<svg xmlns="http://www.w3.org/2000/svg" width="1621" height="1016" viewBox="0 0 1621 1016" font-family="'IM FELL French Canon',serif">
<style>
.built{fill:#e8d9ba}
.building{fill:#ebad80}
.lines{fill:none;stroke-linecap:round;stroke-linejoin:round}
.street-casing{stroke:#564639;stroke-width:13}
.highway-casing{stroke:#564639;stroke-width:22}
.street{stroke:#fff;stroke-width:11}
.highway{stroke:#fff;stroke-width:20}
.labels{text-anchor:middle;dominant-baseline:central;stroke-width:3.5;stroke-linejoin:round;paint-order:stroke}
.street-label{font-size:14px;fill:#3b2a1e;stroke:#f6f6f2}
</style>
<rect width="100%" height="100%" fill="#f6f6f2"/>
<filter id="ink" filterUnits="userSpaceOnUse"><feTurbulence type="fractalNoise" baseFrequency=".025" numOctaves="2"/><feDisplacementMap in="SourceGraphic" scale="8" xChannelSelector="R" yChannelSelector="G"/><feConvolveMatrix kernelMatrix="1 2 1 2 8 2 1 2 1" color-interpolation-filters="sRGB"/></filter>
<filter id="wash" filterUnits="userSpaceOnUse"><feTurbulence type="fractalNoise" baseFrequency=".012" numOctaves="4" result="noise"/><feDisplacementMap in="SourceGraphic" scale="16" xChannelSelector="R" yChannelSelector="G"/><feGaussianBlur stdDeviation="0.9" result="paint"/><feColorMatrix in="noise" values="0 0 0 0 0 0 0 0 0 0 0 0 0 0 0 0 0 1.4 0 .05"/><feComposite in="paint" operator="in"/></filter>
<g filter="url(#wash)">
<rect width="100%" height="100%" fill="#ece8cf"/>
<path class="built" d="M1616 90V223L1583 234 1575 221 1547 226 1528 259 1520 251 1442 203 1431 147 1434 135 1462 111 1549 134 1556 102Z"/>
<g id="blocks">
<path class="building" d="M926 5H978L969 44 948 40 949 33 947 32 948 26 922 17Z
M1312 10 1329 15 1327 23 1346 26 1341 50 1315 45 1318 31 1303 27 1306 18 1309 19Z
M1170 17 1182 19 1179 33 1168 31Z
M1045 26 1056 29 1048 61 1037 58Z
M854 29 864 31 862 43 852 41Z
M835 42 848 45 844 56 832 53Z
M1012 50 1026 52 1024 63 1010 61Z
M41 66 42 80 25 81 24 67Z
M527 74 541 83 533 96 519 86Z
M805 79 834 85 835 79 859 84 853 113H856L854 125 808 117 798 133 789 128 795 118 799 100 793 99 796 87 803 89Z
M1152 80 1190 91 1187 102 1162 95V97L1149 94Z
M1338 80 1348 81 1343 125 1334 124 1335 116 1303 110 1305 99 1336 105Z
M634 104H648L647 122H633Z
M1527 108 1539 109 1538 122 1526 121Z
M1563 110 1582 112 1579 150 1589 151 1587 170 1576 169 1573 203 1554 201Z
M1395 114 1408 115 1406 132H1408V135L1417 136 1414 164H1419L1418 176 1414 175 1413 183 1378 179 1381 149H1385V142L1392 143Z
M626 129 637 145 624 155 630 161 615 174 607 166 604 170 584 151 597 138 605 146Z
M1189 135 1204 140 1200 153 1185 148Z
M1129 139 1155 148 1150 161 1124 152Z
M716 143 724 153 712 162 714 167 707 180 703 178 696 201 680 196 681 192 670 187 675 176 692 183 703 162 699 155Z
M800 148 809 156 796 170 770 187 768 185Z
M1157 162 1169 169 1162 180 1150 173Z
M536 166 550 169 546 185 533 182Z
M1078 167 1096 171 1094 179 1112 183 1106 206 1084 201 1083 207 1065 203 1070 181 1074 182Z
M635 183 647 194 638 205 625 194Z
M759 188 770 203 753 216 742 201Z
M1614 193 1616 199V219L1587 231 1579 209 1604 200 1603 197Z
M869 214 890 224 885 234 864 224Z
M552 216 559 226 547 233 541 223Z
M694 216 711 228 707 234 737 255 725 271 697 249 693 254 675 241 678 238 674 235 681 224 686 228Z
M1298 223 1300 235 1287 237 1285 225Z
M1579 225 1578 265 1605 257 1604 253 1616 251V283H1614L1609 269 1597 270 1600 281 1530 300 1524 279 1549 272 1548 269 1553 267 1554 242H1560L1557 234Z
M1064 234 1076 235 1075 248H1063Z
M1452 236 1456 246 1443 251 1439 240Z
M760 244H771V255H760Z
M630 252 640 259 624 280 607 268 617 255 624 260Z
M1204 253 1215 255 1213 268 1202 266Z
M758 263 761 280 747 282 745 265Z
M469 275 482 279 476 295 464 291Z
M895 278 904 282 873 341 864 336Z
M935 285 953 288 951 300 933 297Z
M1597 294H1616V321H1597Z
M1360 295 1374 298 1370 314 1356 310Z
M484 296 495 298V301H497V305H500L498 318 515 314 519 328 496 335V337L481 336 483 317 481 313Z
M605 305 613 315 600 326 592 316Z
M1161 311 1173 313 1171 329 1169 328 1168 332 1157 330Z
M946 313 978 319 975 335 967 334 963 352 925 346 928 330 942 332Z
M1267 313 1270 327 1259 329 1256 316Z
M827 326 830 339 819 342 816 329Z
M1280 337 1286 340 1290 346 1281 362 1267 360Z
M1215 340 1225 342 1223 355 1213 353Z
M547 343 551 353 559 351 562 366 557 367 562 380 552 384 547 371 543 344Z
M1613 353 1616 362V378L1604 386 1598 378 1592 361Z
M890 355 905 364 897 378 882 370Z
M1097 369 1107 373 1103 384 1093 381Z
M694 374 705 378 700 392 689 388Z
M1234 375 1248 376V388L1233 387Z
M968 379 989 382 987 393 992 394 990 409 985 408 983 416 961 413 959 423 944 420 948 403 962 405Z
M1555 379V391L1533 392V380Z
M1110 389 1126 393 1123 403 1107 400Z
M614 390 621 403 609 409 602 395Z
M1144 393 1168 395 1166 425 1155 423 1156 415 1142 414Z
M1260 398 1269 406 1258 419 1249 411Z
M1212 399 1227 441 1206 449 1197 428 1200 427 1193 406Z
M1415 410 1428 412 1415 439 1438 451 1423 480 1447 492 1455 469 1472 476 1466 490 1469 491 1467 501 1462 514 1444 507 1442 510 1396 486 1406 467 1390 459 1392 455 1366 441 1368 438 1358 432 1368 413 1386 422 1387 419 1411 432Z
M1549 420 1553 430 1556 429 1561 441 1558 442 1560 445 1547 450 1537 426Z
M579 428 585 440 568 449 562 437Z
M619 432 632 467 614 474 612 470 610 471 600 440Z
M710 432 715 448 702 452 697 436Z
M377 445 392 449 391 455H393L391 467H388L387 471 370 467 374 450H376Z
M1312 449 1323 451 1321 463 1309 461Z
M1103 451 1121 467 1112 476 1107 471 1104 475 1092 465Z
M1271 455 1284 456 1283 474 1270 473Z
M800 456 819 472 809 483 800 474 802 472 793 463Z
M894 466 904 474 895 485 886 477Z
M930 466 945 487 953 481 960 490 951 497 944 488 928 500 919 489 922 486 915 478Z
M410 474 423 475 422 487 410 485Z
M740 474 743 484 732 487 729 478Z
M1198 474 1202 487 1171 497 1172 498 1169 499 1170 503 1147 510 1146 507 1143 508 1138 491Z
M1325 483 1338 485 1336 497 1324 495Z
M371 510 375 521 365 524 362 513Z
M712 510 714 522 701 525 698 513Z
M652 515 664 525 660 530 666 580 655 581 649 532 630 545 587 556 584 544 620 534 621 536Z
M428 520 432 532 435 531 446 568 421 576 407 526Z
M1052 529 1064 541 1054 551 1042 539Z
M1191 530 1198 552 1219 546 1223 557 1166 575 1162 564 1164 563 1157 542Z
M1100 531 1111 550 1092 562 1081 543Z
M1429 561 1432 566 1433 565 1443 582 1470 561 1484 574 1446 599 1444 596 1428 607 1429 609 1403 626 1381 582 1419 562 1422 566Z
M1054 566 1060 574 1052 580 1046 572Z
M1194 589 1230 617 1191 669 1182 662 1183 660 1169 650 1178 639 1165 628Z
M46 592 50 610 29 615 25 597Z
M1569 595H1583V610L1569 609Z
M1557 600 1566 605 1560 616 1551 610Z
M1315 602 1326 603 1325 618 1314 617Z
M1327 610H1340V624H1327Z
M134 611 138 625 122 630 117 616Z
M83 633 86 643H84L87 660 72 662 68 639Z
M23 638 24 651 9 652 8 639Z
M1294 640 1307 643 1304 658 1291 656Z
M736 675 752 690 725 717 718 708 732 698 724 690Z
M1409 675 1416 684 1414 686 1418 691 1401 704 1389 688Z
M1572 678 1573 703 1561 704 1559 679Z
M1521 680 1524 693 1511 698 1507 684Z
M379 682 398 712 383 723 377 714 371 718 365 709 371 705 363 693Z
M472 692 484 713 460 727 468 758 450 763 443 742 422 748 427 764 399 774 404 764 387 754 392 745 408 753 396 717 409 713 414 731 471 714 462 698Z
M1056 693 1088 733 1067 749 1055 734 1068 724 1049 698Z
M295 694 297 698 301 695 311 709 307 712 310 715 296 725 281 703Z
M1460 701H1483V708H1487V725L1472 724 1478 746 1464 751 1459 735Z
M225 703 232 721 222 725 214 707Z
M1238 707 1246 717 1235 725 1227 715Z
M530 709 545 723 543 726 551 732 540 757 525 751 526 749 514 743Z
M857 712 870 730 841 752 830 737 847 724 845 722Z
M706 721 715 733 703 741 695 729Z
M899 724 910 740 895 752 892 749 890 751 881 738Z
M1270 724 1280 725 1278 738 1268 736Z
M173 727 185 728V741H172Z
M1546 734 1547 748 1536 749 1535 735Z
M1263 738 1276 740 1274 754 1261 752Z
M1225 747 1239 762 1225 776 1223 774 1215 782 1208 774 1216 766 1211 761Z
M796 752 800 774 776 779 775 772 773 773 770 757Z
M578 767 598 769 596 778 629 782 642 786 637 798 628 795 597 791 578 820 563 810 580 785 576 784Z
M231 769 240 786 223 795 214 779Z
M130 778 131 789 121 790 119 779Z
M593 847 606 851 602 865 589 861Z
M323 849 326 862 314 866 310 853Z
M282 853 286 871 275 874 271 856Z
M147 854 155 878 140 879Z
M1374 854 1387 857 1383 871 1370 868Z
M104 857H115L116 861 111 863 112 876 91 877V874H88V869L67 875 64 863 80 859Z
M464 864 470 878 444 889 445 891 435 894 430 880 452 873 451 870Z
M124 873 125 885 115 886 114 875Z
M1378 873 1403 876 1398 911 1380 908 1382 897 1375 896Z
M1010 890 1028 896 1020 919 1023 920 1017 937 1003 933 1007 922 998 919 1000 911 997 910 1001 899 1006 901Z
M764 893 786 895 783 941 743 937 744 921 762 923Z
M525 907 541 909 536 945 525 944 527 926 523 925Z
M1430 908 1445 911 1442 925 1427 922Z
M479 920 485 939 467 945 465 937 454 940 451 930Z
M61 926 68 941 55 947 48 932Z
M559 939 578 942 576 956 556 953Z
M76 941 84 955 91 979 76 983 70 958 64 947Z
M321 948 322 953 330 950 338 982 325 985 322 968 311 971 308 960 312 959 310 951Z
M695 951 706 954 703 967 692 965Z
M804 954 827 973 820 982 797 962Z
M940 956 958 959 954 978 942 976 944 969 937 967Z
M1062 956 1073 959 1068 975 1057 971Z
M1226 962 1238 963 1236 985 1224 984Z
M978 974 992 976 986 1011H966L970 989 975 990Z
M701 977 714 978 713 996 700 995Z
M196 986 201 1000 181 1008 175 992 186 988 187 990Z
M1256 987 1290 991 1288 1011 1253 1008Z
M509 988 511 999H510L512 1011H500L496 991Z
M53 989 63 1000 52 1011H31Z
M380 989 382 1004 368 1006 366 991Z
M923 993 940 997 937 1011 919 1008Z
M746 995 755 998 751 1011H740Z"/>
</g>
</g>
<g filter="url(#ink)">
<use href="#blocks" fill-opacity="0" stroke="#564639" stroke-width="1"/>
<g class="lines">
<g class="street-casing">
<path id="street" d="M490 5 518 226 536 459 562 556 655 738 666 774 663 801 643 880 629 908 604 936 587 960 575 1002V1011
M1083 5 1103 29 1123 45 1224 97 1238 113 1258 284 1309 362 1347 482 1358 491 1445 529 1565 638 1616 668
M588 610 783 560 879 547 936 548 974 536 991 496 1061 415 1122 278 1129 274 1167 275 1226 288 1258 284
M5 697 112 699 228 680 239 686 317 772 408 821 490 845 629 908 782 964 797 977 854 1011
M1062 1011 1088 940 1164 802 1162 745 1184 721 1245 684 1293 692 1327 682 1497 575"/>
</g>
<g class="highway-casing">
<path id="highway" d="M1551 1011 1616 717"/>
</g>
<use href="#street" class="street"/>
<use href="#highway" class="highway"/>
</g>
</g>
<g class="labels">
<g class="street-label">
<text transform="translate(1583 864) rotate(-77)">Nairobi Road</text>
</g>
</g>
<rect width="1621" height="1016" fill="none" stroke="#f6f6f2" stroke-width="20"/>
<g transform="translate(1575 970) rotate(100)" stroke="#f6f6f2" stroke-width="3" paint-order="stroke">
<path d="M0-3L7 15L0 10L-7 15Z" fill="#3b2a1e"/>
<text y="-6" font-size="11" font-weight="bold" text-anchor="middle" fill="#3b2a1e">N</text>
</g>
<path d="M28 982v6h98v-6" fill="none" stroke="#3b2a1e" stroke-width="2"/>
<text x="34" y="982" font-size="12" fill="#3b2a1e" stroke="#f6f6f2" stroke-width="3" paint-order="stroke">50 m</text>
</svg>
==================================================
- ASSIGNMENT -
Using the data above, extract exactly the lines from the one that holds "0 0 0 0 1.4" to the one that holds "M1045 26 1056 29 1048 61 1037 58Z", both ends included, and no others.

- RESPONSE TO THE EXERCISE -
<filter id="wash" filterUnits="userSpaceOnUse"><feTurbulence type="fractalNoise" baseFrequency=".012" numOctaves="4" result="noise"/><feDisplacementMap in="SourceGraphic" scale="16" xChannelSelector="R" yChannelSelector="G"/><feGaussianBlur stdDeviation="0.9" result="paint"/><feColorMatrix in="noise" values="0 0 0 0 0 0 0 0 0 0 0 0 0 0 0 0 0 1.4 0 .05"/><feComposite in="paint" operator="in"/></filter>
<g filter="url(#wash)">
<rect width="100%" height="100%" fill="#ece8cf"/>
<path class="built" d="M1616 90V223L1583 234 1575 221 1547 226 1528 259 1520 251 1442 203 1431 147 1434 135 1462 111 1549 134 1556 102Z"/>
<g id="blocks">
<path class="building" d="M926 5H978L969 44 948 40 949 33 947 32 948 26 922 17Z
M1312 10 1329 15 1327 23 1346 26 1341 50 1315 45 1318 31 1303 27 1306 18 1309 19Z
M1170 17 1182 19 1179 33 1168 31Z
M1045 26 1056 29 1048 61 1037 58Z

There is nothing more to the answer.